• **Your instructions**:
Pick out every line below that contains the string "EEEi" and copy each one.

Saved data entries
• • • • •

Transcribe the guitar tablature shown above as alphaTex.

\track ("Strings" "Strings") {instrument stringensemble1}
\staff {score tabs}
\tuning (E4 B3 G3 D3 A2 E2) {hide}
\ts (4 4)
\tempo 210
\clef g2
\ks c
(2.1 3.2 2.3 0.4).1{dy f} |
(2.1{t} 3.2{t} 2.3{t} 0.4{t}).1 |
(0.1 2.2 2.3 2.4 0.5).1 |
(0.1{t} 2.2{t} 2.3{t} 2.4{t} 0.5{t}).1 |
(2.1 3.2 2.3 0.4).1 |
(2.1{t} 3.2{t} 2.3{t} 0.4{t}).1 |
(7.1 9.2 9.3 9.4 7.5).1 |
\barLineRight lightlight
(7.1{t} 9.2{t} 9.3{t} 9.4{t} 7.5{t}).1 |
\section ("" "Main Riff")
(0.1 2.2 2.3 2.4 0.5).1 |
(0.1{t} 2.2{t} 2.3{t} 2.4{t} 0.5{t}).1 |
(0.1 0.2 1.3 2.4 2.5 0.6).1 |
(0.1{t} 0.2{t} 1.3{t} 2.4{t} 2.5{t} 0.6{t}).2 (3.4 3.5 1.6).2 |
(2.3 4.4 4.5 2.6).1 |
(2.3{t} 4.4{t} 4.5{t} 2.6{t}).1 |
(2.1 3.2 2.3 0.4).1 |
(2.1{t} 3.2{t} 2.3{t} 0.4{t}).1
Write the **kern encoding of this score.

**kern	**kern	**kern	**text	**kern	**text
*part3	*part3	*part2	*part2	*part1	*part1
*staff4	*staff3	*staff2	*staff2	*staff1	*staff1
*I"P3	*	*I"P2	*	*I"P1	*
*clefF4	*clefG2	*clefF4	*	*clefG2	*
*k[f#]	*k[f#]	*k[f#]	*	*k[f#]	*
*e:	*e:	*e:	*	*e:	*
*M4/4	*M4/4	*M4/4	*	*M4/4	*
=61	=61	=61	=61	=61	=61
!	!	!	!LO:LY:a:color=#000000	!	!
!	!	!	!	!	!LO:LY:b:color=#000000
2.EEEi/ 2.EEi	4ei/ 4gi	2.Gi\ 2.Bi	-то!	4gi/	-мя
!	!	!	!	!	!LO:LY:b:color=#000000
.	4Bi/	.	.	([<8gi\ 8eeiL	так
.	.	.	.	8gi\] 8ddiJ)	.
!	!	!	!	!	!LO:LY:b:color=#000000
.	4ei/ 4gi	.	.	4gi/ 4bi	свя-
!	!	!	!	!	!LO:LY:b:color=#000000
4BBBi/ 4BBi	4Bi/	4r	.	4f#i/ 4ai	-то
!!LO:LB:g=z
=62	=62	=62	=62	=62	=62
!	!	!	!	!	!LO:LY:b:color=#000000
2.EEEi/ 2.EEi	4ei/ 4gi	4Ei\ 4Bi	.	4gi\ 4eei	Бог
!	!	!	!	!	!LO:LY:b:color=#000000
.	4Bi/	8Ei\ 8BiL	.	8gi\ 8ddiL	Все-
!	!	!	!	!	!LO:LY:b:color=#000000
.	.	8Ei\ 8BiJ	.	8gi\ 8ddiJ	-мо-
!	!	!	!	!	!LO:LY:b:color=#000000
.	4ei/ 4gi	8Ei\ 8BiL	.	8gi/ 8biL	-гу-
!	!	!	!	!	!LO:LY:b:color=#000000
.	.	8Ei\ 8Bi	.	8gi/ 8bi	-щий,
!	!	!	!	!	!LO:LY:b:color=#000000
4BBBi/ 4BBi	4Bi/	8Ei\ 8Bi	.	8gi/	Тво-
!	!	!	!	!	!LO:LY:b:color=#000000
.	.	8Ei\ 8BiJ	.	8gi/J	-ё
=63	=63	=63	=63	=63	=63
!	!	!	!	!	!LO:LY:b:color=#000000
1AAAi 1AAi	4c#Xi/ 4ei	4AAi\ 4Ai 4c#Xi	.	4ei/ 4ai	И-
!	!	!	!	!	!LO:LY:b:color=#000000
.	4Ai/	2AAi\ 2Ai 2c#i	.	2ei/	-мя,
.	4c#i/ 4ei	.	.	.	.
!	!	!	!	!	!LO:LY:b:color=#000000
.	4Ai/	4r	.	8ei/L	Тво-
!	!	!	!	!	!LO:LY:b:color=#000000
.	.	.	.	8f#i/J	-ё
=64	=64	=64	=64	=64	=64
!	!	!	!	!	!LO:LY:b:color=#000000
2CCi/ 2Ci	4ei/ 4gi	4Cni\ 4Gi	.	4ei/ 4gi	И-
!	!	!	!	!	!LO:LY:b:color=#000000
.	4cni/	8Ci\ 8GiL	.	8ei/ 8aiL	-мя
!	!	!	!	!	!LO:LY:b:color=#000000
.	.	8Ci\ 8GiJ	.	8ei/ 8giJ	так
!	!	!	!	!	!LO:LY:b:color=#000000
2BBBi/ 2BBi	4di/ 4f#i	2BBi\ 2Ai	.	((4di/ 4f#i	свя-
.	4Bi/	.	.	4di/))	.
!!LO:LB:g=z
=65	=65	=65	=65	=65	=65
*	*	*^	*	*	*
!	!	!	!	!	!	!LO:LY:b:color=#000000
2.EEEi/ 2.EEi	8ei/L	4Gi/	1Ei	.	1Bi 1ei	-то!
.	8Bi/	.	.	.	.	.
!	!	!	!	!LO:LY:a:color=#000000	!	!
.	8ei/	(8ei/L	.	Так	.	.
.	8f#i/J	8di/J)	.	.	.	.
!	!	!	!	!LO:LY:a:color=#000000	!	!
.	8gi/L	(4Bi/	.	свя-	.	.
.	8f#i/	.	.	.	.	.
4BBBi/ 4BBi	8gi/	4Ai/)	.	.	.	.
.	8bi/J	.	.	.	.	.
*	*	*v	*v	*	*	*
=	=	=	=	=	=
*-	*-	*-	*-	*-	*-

• • • • •

• **Solution to this exercise**:
2.EEEi/ 2.EEi	4ei/ 4gi	2.Gi\ 2.Bi	-то!	4gi/	-мя
2.EEEi/ 2.EEi	4ei/ 4gi	4Ei\ 4Bi	.	4gi\ 4eei	Бог
2.EEEi/ 2.EEi	8ei/L	4Gi/	1Ei	.	1Bi 1ei	-то!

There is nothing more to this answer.